▶ [Source records]:
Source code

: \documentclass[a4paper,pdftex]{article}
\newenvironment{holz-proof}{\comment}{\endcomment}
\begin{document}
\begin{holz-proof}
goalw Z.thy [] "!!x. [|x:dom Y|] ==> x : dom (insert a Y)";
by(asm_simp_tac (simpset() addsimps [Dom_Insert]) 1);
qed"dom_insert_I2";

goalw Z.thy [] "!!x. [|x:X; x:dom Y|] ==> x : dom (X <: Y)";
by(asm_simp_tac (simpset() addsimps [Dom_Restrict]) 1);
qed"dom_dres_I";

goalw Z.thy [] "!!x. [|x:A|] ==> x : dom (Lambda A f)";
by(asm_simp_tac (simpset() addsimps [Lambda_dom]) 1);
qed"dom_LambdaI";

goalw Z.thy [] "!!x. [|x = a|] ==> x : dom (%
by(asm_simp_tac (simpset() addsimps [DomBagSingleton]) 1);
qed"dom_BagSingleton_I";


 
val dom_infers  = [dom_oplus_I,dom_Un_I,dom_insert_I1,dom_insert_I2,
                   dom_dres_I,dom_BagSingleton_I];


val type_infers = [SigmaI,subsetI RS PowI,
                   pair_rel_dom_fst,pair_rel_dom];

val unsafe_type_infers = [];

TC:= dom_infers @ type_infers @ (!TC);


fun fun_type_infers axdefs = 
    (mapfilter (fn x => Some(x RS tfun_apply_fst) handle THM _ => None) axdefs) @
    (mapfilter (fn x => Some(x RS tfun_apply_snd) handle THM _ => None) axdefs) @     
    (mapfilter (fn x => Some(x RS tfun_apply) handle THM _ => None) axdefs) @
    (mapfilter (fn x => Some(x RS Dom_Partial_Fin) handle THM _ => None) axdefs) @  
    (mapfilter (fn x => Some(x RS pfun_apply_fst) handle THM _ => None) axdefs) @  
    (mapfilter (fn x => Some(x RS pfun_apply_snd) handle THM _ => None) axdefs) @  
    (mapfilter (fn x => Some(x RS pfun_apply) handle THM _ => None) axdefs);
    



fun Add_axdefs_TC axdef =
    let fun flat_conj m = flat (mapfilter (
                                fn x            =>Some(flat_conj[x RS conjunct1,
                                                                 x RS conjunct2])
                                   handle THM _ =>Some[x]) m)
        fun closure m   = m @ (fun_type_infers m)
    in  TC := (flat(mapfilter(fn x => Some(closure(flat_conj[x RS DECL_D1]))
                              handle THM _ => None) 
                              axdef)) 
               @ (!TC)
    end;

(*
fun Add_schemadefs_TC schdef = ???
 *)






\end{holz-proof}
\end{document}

▶ [Problem description]:
Search the listing above for the lines with "x RS conjunct2])" and "Some(closure(flat_conj[x RS DECL_D1]))", then output those lines and all lines between them exactly.

▶ [The completed task]:
                                                                 x RS conjunct2])
                                   handle THM _ =>Some[x]) m)
        fun closure m   = m @ (fun_type_infers m)
    in  TC := (flat(mapfilter(fn x => Some(closure(flat_conj[x RS DECL_D1]))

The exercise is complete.